The Monitor, which provides an analytical snapshot of the economic health of the area and is produced by the economic development body New Economy,  shows that long-term unemployment in Greater Manchester has continued to grow and that, despite an increase of job vacancies between May and June 2011, vacancies have declined on an annual basis.

In housing, the Monitor reports an average property price of just over £107,000 in June, with property 4.3% cheaper than in June 2010.  However, sales currently stand at one-third of their peak levels and the cost of a typical property remains too high when compared to average salaries.
Good news comes from the hotel occupancy levels monitored by Visit Manchester, which reveal an average occupancy in June of 87% during weekends and 81% for the weekdays.

It is thought the boost is due to a number of major events taking place in the city, including Take That at the City of Manchester Stadium, Glee at the MEN Arena and the Manchester Day Parade.  

Manchester Airport’s passenger statistics also offer cause for optimism, showing a year-on-year increase of 10% in May 2011, bringing passenger numbers up to 1.74 million. 

Forecasts provided by the airport show the numbers should increase into June, with levels expected to hit 1.9 million.
Available office space has increased in the second quarter of 2011 to approximately 3.4 million sq ft. whilst office take-up increased to 175,000 sq ft.

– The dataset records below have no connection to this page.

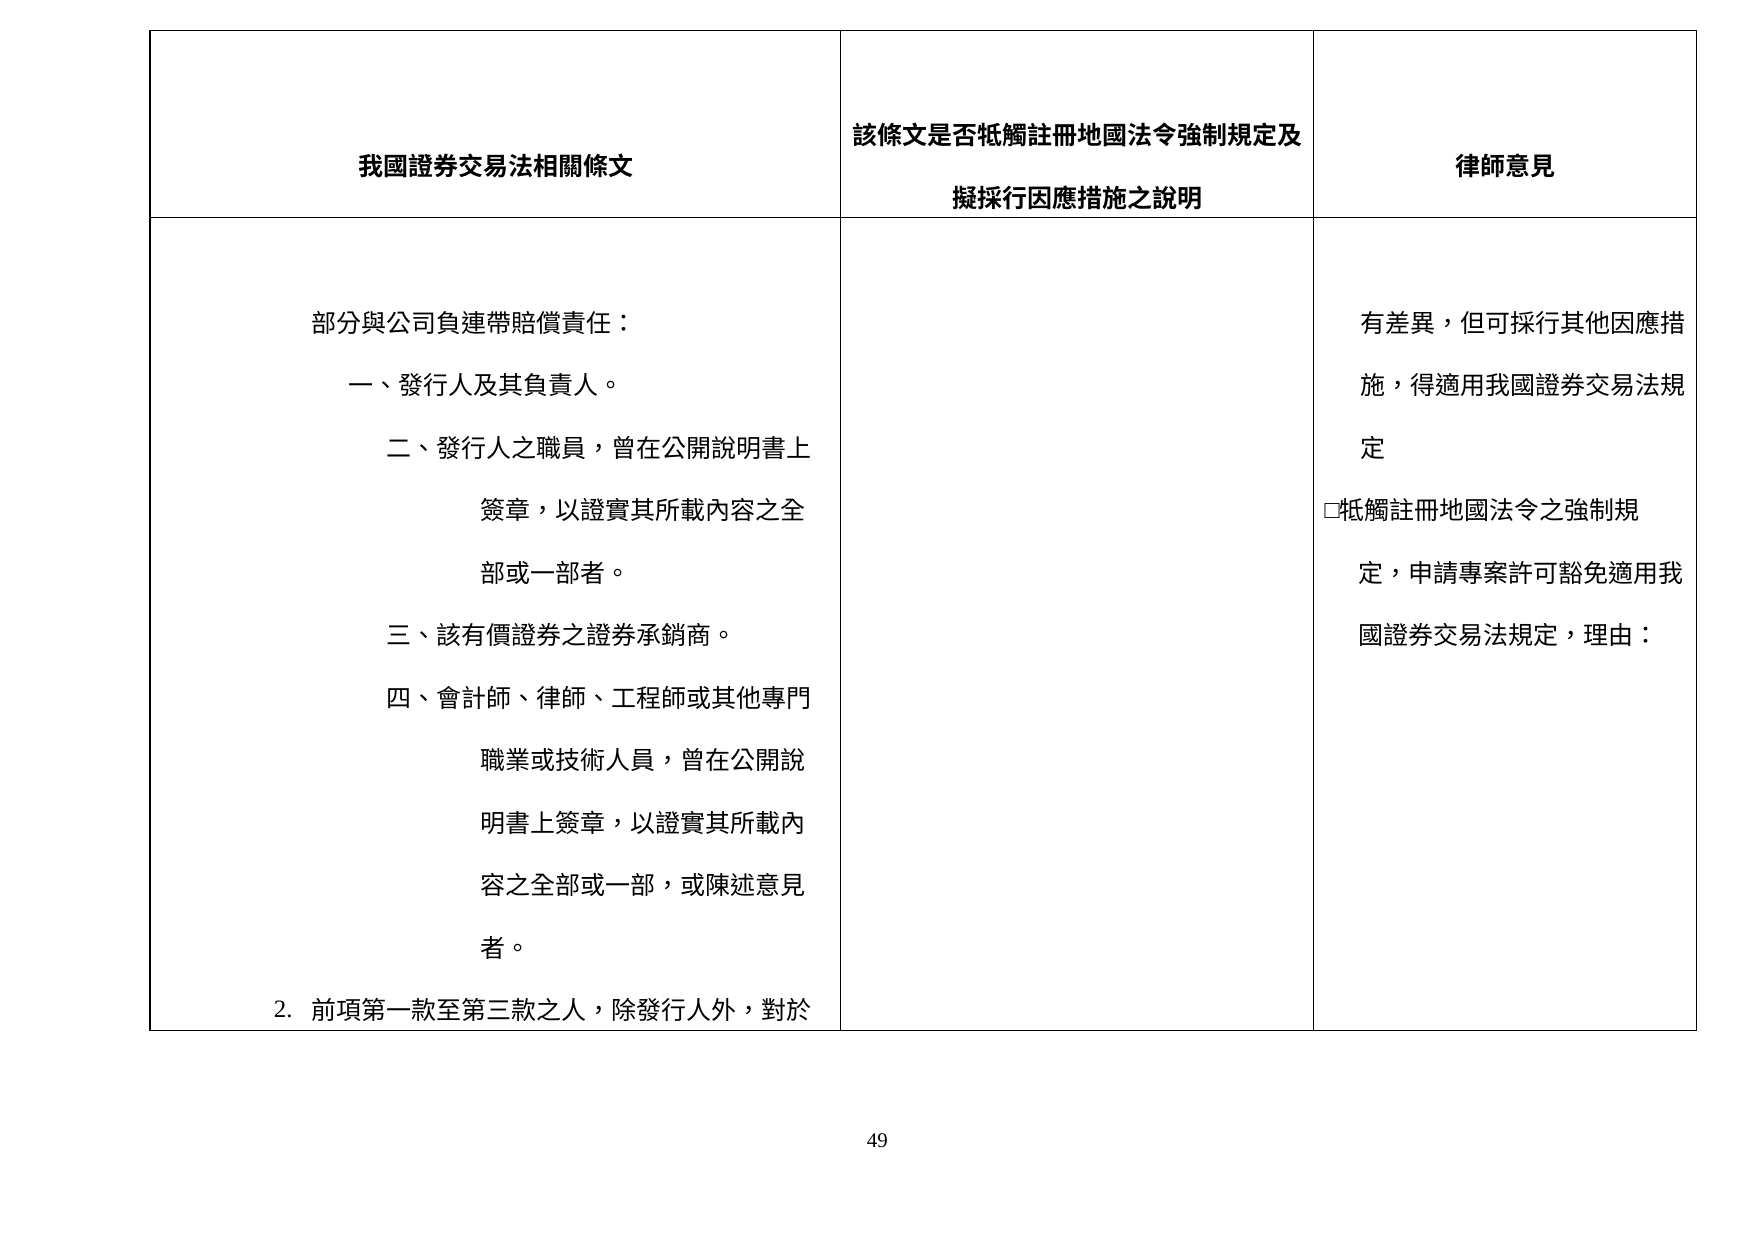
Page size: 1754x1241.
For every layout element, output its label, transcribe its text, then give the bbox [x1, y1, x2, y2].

table_header 律師意見 [1314, 31, 1696, 217]
table_cell [841, 218, 1313, 1029]
table_cell 部分與公司負連帶賠償責任： 發行人及其負責人。 發行人之職員，曾在公開說明書上簽章，以證實其所載內容之全部或一部者。 該有價證券之證券承銷商。 會計師、律師、工程師或其他專門職業或技術人員，曾在公開說明書上簽章，以證實其所載內容之全部或一部，或陳述意見者。 前項第一款至第三款之人，除發行人外，對於 [151, 218, 840, 1029]
table_header 該條文是否牴觸註冊地國法令強制規定及擬採行因應措施之說明 [841, 31, 1313, 217]
table_cell 有差異，但可採行其他因應措施，得適用我國證券交易法規定 □牴觸註冊地國法令之強制規定，申請專案許可豁免適用我國證券交易法規定，理由： [1314, 218, 1696, 1029]
table_header 我國證券交易法相關條文 [151, 31, 840, 217]
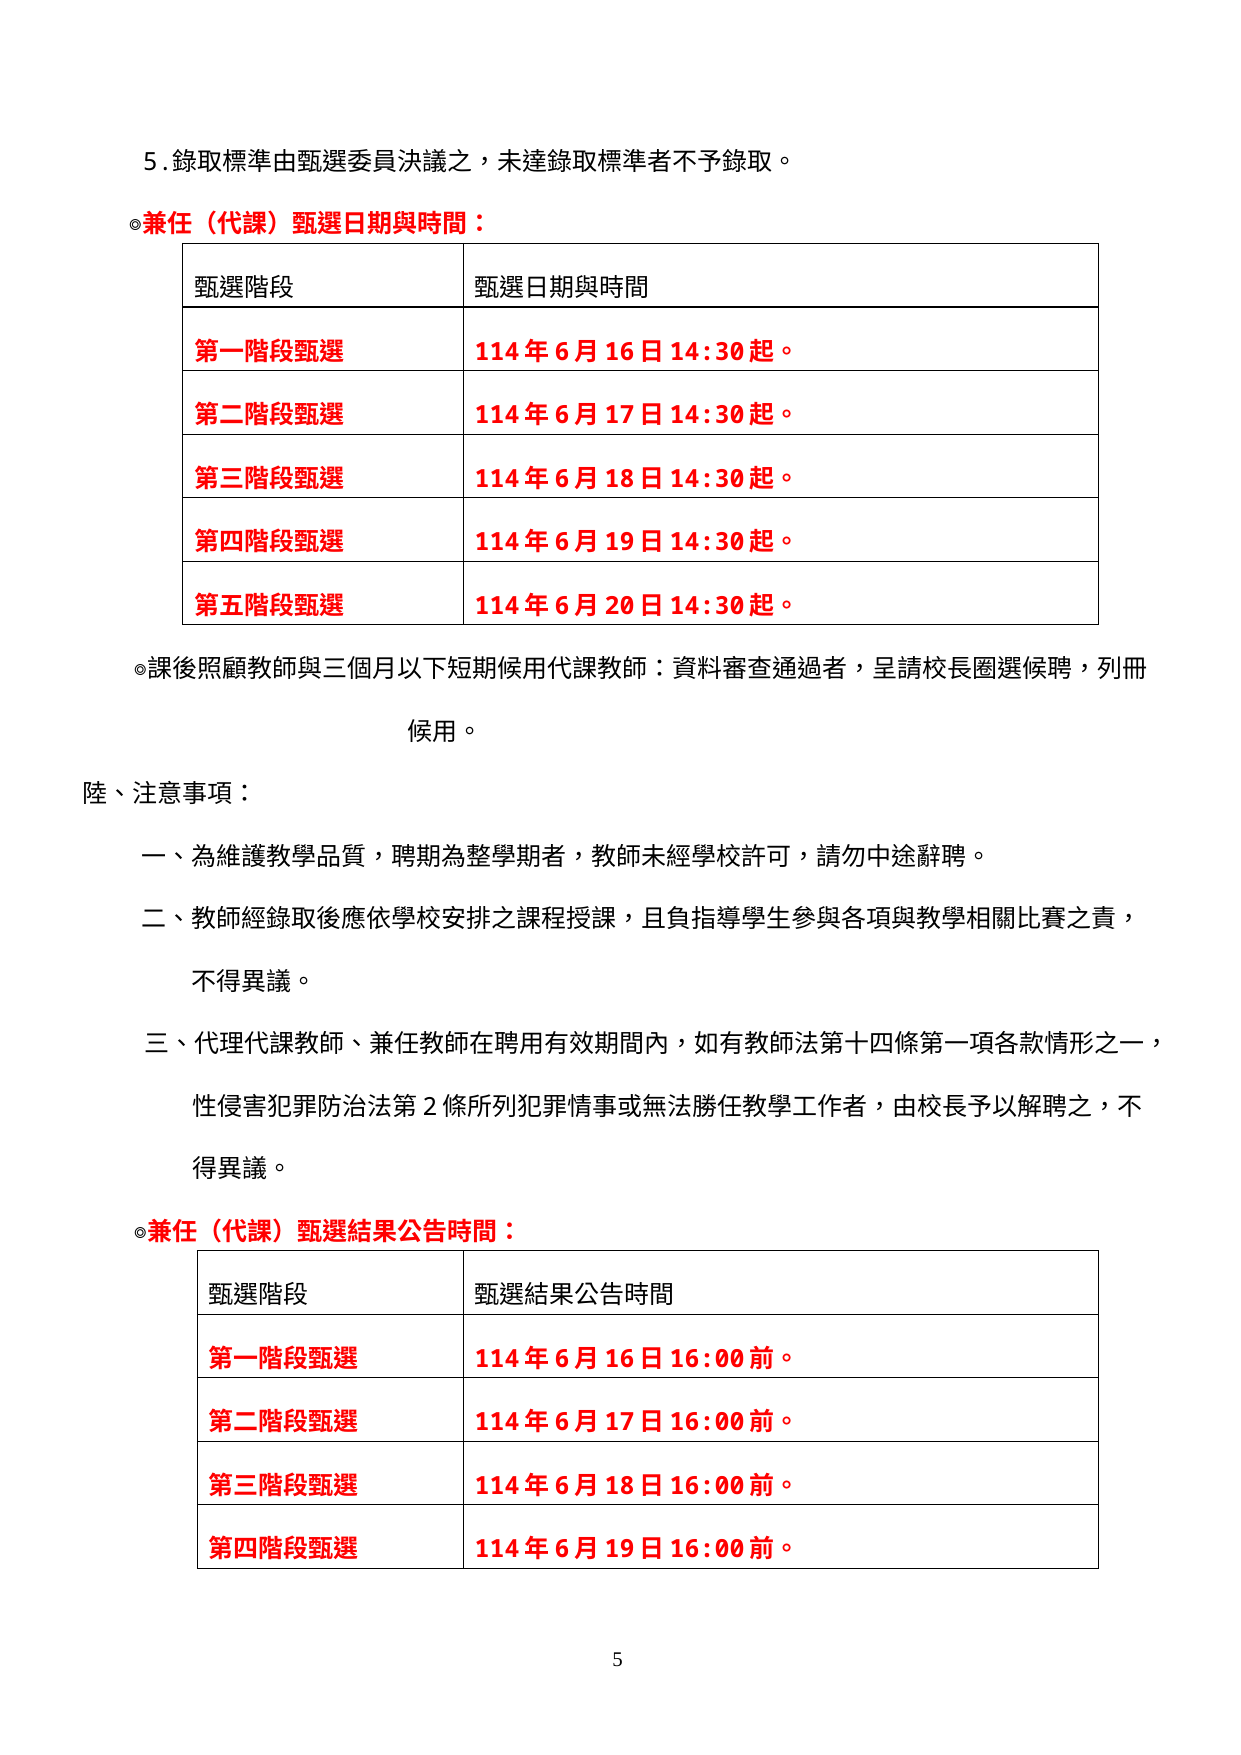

Aegis, the global outsourcing provider, moves into City Tower in Manchester city centre later in 2011 – a move that is expected to create up to 600 new jobs.
Baron Frankal, director of economic strategy at New Economy said: “There is no doubt the economic context is gloomy.

“However, this month’s Monitor has an unusual number of bright signs, giving a little more credence to our analysis that Greater Manchester has the right fundamentals to buck the trend and generate real economic growth going forward.”